▶ [Exercise] Convert the records into a numbered list, from their first line through the line containing "common name: River nerite", with both lines included and any blank lines omitted. Include nothing after that line.

[Source data]
=====

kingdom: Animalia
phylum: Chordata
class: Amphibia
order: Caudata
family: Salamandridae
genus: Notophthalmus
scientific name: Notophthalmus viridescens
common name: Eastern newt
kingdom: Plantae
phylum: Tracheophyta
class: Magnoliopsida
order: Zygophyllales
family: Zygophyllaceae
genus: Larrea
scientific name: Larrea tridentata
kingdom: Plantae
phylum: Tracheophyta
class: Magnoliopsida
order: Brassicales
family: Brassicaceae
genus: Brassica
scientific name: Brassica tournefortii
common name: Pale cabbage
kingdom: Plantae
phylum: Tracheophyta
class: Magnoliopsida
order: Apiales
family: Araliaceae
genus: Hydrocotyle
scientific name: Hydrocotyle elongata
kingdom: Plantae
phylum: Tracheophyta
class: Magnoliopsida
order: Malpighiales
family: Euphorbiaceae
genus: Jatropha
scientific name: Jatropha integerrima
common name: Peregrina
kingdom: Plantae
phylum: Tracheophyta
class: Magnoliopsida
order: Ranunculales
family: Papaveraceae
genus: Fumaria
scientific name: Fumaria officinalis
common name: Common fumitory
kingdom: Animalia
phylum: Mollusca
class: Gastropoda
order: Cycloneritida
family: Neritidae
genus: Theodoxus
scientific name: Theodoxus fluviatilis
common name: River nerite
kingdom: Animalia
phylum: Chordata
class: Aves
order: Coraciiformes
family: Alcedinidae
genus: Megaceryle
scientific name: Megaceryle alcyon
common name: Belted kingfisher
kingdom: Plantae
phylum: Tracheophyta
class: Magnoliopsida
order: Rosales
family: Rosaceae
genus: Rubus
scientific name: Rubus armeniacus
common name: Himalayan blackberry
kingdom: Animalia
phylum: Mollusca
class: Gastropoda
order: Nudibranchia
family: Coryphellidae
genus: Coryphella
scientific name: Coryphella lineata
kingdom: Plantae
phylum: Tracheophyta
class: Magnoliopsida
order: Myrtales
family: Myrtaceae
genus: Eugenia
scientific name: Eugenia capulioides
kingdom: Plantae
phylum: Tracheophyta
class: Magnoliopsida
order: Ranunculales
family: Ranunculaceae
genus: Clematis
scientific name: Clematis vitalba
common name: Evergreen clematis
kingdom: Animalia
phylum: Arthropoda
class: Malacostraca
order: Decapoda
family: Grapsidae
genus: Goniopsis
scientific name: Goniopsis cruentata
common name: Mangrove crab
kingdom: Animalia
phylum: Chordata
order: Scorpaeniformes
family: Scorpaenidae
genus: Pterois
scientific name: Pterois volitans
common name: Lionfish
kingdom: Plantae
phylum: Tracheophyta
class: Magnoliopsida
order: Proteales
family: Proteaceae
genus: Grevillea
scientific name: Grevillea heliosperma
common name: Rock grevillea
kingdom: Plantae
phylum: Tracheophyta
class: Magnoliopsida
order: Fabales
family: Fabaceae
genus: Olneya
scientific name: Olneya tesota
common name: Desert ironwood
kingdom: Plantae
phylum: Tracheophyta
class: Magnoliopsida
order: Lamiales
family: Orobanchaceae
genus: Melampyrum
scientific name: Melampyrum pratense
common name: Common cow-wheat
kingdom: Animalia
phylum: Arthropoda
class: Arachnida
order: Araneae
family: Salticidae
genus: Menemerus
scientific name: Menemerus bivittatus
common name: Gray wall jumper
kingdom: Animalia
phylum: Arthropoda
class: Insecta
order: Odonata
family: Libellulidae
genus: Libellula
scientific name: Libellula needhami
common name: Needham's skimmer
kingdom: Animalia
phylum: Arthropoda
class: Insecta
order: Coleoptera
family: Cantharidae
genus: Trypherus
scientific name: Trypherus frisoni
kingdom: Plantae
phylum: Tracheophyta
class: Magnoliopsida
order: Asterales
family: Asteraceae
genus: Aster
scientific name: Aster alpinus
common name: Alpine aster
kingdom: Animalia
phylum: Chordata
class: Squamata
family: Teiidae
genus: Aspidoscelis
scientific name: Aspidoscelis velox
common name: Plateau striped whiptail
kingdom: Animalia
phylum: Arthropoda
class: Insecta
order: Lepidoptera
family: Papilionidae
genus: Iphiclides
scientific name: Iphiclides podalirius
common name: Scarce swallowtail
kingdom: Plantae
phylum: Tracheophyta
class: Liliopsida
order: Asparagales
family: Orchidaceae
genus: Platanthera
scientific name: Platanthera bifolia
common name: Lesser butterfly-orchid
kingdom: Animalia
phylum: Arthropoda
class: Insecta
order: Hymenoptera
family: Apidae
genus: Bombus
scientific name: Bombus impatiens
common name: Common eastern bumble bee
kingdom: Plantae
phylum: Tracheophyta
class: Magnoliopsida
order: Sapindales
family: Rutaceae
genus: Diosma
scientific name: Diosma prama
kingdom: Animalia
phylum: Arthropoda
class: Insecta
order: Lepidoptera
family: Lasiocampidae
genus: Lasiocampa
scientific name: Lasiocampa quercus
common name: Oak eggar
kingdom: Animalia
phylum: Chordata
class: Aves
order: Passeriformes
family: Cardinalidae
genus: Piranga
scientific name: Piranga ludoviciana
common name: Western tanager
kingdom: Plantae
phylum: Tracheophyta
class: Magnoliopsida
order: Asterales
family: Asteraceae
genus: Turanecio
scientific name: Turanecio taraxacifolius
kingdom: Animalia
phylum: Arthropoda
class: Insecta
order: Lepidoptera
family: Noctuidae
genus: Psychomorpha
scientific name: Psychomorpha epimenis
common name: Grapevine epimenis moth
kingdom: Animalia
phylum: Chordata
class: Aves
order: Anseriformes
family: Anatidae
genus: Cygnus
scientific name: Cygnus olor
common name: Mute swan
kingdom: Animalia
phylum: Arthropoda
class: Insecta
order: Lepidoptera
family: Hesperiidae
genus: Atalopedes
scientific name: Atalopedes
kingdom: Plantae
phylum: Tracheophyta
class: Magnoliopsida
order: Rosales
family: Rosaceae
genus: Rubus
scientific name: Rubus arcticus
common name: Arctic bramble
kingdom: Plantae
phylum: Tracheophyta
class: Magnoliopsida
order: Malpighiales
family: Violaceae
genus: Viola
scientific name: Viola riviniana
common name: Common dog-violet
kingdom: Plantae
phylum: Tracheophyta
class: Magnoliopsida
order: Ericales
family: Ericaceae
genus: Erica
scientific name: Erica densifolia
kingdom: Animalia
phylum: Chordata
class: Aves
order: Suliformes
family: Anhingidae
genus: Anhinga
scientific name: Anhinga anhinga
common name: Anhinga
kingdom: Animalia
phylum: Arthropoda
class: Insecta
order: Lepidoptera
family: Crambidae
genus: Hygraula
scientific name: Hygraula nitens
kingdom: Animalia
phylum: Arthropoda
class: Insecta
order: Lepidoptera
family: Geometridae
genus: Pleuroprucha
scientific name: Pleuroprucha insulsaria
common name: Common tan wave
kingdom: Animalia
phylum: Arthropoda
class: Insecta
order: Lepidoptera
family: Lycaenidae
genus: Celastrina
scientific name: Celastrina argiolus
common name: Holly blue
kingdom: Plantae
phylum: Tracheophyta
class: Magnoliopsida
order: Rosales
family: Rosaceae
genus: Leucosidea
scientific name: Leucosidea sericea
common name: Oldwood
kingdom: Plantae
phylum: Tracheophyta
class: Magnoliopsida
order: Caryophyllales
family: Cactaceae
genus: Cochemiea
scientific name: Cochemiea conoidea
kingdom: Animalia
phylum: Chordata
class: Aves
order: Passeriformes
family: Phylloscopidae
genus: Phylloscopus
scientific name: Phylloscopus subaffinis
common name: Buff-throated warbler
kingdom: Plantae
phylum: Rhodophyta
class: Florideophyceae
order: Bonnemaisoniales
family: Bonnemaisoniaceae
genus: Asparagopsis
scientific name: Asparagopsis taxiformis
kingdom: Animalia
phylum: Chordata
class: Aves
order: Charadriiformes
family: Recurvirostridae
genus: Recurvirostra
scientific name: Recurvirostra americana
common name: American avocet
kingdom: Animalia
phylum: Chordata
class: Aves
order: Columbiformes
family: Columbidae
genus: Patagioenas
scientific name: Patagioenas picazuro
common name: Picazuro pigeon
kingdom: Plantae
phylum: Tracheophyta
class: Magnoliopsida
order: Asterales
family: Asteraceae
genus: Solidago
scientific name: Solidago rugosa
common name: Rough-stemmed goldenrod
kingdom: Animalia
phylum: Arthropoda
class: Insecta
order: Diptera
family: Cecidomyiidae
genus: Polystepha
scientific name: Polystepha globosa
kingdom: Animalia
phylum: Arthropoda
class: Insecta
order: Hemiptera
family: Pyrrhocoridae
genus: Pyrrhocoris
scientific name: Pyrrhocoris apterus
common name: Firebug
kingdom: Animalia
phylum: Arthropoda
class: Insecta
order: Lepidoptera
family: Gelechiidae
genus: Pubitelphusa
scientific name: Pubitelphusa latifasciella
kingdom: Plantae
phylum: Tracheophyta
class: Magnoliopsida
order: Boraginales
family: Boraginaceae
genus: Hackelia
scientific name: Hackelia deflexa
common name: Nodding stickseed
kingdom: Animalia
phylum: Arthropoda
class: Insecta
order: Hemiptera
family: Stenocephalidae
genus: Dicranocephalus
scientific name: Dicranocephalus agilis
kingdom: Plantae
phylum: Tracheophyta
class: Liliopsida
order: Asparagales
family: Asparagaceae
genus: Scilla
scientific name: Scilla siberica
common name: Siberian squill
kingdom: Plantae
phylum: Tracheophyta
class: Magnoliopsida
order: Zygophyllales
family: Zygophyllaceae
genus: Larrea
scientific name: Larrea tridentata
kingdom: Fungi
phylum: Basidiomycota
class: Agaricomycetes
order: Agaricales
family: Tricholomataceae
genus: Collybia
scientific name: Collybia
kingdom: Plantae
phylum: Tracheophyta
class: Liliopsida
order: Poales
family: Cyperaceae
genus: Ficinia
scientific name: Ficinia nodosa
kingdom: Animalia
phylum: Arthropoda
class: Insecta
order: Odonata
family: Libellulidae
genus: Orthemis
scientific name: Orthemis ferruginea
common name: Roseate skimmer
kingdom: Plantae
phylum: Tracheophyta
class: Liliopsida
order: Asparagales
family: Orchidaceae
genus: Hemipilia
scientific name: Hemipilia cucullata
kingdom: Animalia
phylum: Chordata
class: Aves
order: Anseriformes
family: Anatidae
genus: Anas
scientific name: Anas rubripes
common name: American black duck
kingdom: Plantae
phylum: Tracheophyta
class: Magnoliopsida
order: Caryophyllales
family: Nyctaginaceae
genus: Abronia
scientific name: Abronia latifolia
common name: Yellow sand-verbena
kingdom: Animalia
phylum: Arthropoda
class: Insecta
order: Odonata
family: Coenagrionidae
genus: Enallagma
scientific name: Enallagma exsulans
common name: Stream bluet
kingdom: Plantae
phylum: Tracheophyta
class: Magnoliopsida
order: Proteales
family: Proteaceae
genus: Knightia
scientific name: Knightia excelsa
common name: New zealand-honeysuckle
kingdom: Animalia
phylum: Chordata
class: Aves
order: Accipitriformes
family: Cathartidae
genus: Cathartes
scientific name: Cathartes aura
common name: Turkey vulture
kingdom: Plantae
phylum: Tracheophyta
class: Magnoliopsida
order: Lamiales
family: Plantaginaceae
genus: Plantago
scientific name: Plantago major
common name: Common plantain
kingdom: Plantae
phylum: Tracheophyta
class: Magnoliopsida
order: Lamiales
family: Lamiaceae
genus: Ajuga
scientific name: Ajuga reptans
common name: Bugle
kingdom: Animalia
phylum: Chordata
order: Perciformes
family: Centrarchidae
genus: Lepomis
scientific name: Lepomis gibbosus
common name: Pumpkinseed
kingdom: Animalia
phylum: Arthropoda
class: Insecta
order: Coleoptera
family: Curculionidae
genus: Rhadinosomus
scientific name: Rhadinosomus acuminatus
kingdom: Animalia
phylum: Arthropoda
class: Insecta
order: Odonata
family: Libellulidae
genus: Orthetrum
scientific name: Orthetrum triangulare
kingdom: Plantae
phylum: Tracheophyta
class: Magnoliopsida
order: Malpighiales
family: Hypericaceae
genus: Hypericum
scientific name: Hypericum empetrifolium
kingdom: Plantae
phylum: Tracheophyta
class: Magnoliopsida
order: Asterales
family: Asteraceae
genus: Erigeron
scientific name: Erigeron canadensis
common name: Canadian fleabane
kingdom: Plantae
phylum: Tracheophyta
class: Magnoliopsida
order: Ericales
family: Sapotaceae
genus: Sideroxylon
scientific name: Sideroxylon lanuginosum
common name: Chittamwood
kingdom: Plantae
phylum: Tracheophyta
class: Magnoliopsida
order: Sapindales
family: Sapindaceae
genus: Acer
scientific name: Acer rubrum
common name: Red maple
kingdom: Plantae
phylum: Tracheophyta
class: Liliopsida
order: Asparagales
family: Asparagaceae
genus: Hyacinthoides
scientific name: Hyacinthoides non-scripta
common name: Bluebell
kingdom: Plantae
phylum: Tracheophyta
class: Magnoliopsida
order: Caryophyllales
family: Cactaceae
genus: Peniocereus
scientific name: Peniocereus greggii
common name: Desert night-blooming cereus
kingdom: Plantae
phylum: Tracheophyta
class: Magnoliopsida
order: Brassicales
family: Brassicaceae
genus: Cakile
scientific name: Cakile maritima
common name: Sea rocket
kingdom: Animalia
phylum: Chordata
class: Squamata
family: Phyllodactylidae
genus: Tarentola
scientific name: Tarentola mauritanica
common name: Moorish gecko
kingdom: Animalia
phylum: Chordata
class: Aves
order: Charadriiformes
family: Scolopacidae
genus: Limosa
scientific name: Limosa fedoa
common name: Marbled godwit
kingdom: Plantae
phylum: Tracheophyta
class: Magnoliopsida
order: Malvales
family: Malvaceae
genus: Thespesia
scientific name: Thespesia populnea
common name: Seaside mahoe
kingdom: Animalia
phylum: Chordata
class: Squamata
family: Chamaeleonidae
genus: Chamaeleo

=====

▶ [Answer for this exercise]
1. kingdom: Animalia
2. phylum: Chordata
3. class: Amphibia
4. order: Caudata
5. family: Salamandridae
6. genus: Notophthalmus
7. scientific name: Notophthalmus viridescens
8. common name: Eastern newt
9. kingdom: Plantae
10. phylum: Tracheophyta
11. class: Magnoliopsida
12. order: Zygophyllales
13. family: Zygophyllaceae
14. genus: Larrea
15. scientific name: Larrea tridentata
16. kingdom: Plantae
17. phylum: Tracheophyta
18. class: Magnoliopsida
19. order: Brassicales
20. family: Brassicaceae
21. genus: Brassica
22. scientific name: Brassica tournefortii
23. common name: Pale cabbage
24. kingdom: Plantae
25. phylum: Tracheophyta
26. class: Magnoliopsida
27. order: Apiales
28. family: Araliaceae
29. genus: Hydrocotyle
30. scientific name: Hydrocotyle elongata
31. kingdom: Plantae
32. phylum: Tracheophyta
33. class: Magnoliopsida
34. order: Malpighiales
35. family: Euphorbiaceae
36. genus: Jatropha
37. scientific name: Jatropha integerrima
38. common name: Peregrina
39. kingdom: Plantae
40. phylum: Tracheophyta
41. class: Magnoliopsida
42. order: Ranunculales
43. family: Papaveraceae
44. genus: Fumaria
45. scientific name: Fumaria officinalis
46. common name: Common fumitory
47. kingdom: Animalia
48. phylum: Mollusca
49. class: Gastropoda
50. order: Cycloneritida
51. family: Neritidae
52. genus: Theodoxus
53. scientific name: Theodoxus fluviatilis
54. common name: River nerite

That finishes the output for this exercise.